Maria Weichel was gravely wounded at her rescue and she also said Tall Bull shot her. Is she lying? That interview where she said this was done the night she was rescued and appeared in General Carr’s report written two weeks later. What more proof can one give that the Indians killed Susanna and tried to kill Maria? And, I also found an interview with Tall Bull’s wife (one of them) and she said she witnessed Tall Bull kill Susanna. Is she lying? If she is, then every Indian document should be dismissed. And I guess every military document ought to be dismissed. But that is poor history. Historical documents are to be accepted in the absence of good reasons to reject them. There are no good reasons to reject these primary source documents.
By Jeff Broome on Aug 5, 2009 at 12:51 pm
As a female, ahem, maybe the issue of rape as a weapon of terror should be addressed regardless of the ethnicity or nationality of the rapists. At some point we have to address atrocities and condemn them even when the perpetrators can be categorized as “victims” themselves. As an American of mixed Native Indian/Hispanic roots I am repelled by the violence initiated against civilians, period.
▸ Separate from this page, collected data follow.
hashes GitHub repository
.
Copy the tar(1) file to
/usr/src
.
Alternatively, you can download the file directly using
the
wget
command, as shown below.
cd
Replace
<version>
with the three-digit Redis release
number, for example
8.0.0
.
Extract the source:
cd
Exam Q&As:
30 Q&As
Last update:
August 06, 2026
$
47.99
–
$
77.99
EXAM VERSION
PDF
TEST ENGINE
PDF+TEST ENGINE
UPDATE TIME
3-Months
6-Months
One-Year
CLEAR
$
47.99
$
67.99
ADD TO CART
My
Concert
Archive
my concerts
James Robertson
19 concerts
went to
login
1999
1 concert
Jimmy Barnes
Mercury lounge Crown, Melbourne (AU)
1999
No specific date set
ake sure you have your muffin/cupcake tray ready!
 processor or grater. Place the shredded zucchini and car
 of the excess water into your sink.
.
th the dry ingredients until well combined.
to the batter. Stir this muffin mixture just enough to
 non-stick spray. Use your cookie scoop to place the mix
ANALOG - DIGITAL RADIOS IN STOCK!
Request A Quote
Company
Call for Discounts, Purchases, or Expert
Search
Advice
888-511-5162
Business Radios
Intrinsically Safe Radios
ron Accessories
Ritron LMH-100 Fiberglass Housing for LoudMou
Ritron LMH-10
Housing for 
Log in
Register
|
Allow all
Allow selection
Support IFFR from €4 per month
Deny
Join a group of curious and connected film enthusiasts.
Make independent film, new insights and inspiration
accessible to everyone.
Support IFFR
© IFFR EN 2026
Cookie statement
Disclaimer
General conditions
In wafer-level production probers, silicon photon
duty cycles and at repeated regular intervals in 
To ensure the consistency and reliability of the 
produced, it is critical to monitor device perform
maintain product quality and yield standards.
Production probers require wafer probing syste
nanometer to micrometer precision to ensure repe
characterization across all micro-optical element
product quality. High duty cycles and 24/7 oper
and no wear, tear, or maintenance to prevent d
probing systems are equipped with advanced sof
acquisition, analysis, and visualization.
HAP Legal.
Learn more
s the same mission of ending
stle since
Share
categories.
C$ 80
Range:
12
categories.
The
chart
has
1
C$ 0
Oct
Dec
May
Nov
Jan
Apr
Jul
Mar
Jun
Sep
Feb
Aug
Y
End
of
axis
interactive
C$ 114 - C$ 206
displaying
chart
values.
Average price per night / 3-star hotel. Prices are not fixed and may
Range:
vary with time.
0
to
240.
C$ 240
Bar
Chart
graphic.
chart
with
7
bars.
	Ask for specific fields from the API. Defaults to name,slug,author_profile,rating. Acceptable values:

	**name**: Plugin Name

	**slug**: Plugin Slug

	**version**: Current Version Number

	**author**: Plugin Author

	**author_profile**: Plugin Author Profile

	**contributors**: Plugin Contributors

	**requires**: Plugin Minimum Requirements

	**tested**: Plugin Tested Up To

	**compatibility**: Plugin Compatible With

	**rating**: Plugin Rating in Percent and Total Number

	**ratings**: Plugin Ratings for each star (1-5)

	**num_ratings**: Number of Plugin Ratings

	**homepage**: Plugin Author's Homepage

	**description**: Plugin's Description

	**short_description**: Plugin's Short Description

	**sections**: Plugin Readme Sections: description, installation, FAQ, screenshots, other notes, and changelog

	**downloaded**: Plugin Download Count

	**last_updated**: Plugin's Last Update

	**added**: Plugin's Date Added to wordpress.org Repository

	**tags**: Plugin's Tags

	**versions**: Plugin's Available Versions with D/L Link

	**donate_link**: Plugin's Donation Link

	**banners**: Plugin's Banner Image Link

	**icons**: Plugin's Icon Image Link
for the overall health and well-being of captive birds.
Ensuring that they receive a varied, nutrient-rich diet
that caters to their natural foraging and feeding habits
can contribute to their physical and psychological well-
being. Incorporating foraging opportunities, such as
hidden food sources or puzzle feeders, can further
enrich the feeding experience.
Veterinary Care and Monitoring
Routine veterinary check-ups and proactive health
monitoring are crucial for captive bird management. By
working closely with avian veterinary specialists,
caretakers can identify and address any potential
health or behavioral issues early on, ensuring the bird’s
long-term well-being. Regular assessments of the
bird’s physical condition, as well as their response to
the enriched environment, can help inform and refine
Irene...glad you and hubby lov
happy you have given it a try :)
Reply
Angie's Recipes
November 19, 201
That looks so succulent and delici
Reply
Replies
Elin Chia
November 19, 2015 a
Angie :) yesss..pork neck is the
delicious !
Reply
But, having said that, I am also suspicious of accounts that hail the Calvary, I’ve personally seen too many relatively recent papers that describe massacres, like Sand Creek, as “the affair” at Sand Creek! Now that’s revisionist bullshit! However, to deny the terror and horror of what Susanna Alderice suffered is likewise, repugnant. I am more interested in how women of her kind were treated by the “white” settlers when they returned; probably not too well, separated and made to feel utter shame, most likely. And that is also part of the story, or should be.